**DOCUMENT SEGMENT:**
I spoke your name while writing it. And as usual I had a shy smile on my face where I scratch my forehead looking down, so that nobody notices it. Now only you know this secret.
Twenty three years of your life will soon be completed. And I should congratulate you for your phenomenal achievements so far. But as they say “Rest if you must, but don’t you Quit“. Never quit on life. More milestones are waiting to be achieved. May you become the Chief of Indian Army one day. And when you do, re-read this letter because someone someday prayed for it.
24 June 2014.
The date still hangs around , weighing me down in your love.
I get up with it every morning, I sleep on it every night. It has stayed . It has stayed in the rose kept in my diary. It has stayed in the soiled ticket of Regal. Follows me everywhere. And when I shut my eyes to it, it transforms into a million colors bursting in front of me.

**Saved entries:**
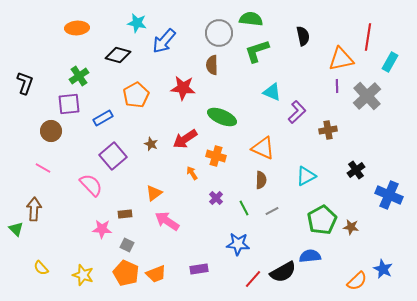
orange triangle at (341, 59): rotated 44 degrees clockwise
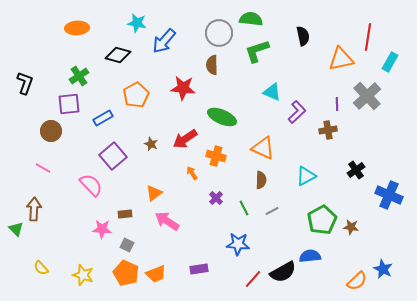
purple line at (337, 86): moved 18 px down
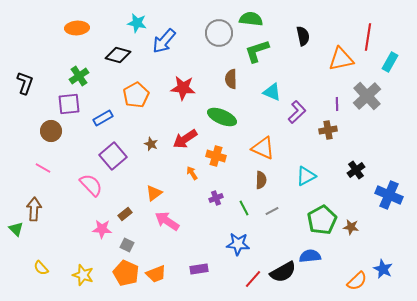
brown semicircle at (212, 65): moved 19 px right, 14 px down
purple cross at (216, 198): rotated 24 degrees clockwise
brown rectangle at (125, 214): rotated 32 degrees counterclockwise
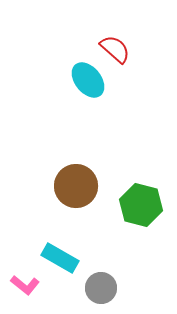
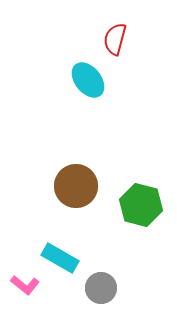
red semicircle: moved 10 px up; rotated 116 degrees counterclockwise
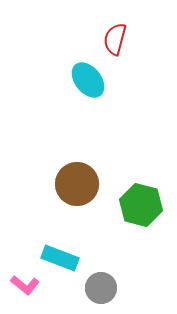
brown circle: moved 1 px right, 2 px up
cyan rectangle: rotated 9 degrees counterclockwise
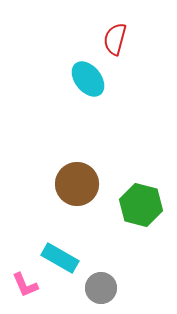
cyan ellipse: moved 1 px up
cyan rectangle: rotated 9 degrees clockwise
pink L-shape: rotated 28 degrees clockwise
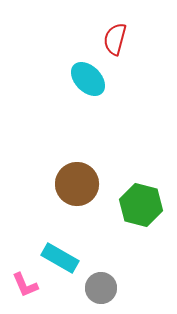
cyan ellipse: rotated 6 degrees counterclockwise
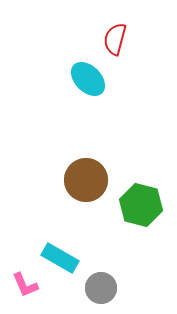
brown circle: moved 9 px right, 4 px up
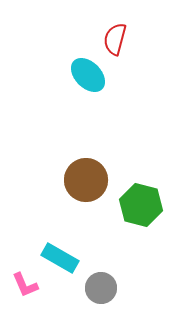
cyan ellipse: moved 4 px up
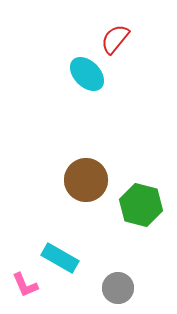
red semicircle: rotated 24 degrees clockwise
cyan ellipse: moved 1 px left, 1 px up
gray circle: moved 17 px right
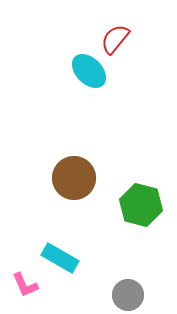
cyan ellipse: moved 2 px right, 3 px up
brown circle: moved 12 px left, 2 px up
gray circle: moved 10 px right, 7 px down
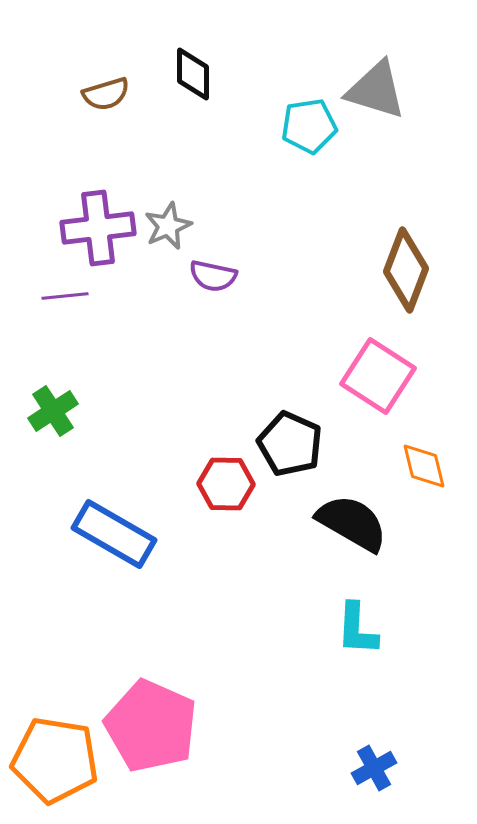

**TO BE DONE:**
#1 Duplicate the passage of the letter that runs from "I spoke your" down to "prayed for it.".
#2 Swap "purple" for "violet" in the records from their start down to the line containing "brown rectangle at", changing nothing else. Give back only those lines, and leave the pictures out.

**OUTPUTS FOR THE TASKS:**
#1
I spoke your name while writing it. And as usual I had a shy smile on my face where I scratch my forehead looking down, so that nobody notices it. Now only you know this secret.
Twenty three years of your life will soon be completed. And I should congratulate you for your phenomenal achievements so far. But as they say “Rest if you must, but don’t you Quit“. Never quit on life. More milestones are waiting to be achieved. May you become the Chief of Indian Army one day. And when you do, re-read this letter because someone someday prayed for it.

#2
orange triangle at (341, 59): rotated 44 degrees clockwise
violet line at (337, 86): moved 18 px down
brown semicircle at (212, 65): moved 19 px right, 14 px down
violet cross at (216, 198): rotated 24 degrees clockwise
brown rectangle at (125, 214): rotated 32 degrees counterclockwise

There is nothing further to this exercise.